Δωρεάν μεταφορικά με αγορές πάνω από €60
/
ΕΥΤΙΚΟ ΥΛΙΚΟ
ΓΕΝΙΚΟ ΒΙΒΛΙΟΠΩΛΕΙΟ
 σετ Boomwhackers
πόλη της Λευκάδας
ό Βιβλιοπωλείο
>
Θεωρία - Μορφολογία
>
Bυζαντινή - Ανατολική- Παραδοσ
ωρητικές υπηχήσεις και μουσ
...
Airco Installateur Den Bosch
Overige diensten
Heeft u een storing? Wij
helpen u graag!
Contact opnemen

- **Problem description**
Your answer should be the lines above from the one containing "Bυζαντινή - Ανατολική- Παραδοσ" through the one containing "ωρητικές υπηχήσεις και μουσ", copied exactly and with both ends kept.

- **Written response**
Bυζαντινή - Ανατολική- Παραδοσ
ωρητικές υπηχήσεις και μουσ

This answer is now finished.